Drittens: Mit der Freigabe für Julian Nagelsmann hat RB Leipzig seine eigenen Ideale verraten, im Prinzip sein eigenes Marketing-Vesprechen pulverisiert. Red Bull steht für Vorwärtsdrang, Gier und Erfolgshunger. So ernüchternd die Leistungen in den letzten Monaten unter Nagelsmann (einschließlich des verlorenen Pokalfinals) waren, so sehr muss man doch festhalten: Als Vize- und Herbstmeister den eigenen Trainer zum größten Konkurrenten ziehen zu lassen, der zudem gerade in einer veritablen Führungskrise steckte und nach dem angekündigten Abschied von Hansi Flick erhebliche Probleme bekommen hätte, eine überzeugende Lösung für den Trainerposten zu präsentieren, kommt in puncto Titelhoffnungen einer Kapitulation gleich. Das Signal an Spieler und Fans war fatal, und die Wirkung dieser Personalie ist von den Clubverantwortlichen offensichtlich kolossal unterschätzt worden. Die Botschaft lautete: „Wenn der FC Bayern ruft, können wir nichts machen.“ Dass man dem größten sportlichen Kontrahenten nicht ohne Not aus der Patsche hilft, dass man dem eigenen Erfolg notfalls auch einen „Herzenswunsch“ des Trainers unterordnet und dass es auch bei den gut funktionierenden Strukturen im RB-Universum keine Garantie gibt, dass ein neuer Coach sofort funktoniert, sollte eigentlich zum Allgemeinwissen im Leistungssport gehören.
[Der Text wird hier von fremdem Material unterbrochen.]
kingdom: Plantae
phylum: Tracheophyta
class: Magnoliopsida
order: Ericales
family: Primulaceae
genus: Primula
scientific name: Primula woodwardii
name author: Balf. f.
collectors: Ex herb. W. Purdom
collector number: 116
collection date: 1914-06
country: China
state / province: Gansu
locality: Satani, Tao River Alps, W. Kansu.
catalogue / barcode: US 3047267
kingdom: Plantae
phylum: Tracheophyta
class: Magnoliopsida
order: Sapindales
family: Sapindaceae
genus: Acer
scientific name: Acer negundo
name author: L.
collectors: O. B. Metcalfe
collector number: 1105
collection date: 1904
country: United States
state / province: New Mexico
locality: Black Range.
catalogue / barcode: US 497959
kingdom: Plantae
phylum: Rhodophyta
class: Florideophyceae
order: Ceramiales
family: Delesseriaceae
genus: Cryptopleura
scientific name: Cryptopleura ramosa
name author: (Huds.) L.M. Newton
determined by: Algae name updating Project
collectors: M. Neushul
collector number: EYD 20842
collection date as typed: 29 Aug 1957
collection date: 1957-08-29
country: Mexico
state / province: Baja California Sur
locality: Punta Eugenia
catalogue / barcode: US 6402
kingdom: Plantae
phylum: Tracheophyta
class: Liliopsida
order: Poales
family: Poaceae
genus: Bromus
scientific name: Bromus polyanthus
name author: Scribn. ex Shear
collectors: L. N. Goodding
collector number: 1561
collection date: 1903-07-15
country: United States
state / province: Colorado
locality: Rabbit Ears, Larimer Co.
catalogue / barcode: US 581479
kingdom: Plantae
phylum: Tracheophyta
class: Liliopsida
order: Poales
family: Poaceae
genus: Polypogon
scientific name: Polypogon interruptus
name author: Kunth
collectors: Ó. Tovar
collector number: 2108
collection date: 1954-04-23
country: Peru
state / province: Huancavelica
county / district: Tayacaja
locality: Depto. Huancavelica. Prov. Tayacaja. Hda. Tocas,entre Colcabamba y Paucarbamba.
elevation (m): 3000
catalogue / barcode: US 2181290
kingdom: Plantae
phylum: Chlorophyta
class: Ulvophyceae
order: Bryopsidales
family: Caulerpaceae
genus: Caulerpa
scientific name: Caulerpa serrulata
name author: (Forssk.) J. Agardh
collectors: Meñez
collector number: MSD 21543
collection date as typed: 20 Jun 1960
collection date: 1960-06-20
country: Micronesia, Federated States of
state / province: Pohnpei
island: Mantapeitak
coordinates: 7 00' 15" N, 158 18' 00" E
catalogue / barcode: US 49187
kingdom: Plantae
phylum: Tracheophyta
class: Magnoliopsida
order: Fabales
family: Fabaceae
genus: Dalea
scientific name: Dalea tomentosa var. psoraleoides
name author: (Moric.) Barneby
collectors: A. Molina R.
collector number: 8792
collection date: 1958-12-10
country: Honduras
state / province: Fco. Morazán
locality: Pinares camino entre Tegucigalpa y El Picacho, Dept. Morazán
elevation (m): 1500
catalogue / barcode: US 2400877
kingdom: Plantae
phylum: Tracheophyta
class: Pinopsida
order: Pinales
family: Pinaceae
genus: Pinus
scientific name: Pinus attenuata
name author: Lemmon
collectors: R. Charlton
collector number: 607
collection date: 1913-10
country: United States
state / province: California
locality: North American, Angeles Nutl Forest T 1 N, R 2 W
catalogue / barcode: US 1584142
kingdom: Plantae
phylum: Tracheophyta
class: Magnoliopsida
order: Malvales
Dass all dies nicht berücksichtigt wurde, macht – Stichwort „RB-Spirit“ – auch einen Teil des eigenen Versprechens an Spieler und Fans à la „Die Bayern werden unseren Atem im Nacken spüren“ unglaubwürdig. Wenn man wirklich Titel holen will, hätte man niemals so entscheiden dürfen. Auch der eine oder andere Spieler wird im April 2021 erkannt haben, dass in Leipzig im Zweifel eher auf den finanziellen Gewinn geachtet wird als auf Erhalt/Stärkung der sportlichen Konkurrenzfähigkeit der Mannschaft – und dass man vielleicht lieber den Verein wechseln sollte, wenn man wirklich einmal im Konfettiregen einen Cup in die Höhe stemmen will. Die Leistungen aus der Schlussphase der vergangenen Saison bestätigen das. Dass bei so einer Erkenntnis auch in der Spielzeit 2021/22 auf dem Rasen gelegentlich die letzten Prozentpunkte an Motivation fehlen können, ist nicht verwunderlich. Auftritte wie in Mainz oder Hoffenheim untermauern genau diesen Verdacht: Das sieht aus wie eine Mannschaft, die keine Lust hat, sich zu zerreißen, um das Maximum aus den eigenen Möglichkeiten herauszuholen, sondern darauf vertraut, dass die eigene fußballerische Qualität schon ausreichen wird, um am Saisonende auf Platz 2, 3 oder 4 zu stehen – und mehr ist in Leipzig von der Clubführung ja offensichtlich auch gar nicht verlangt.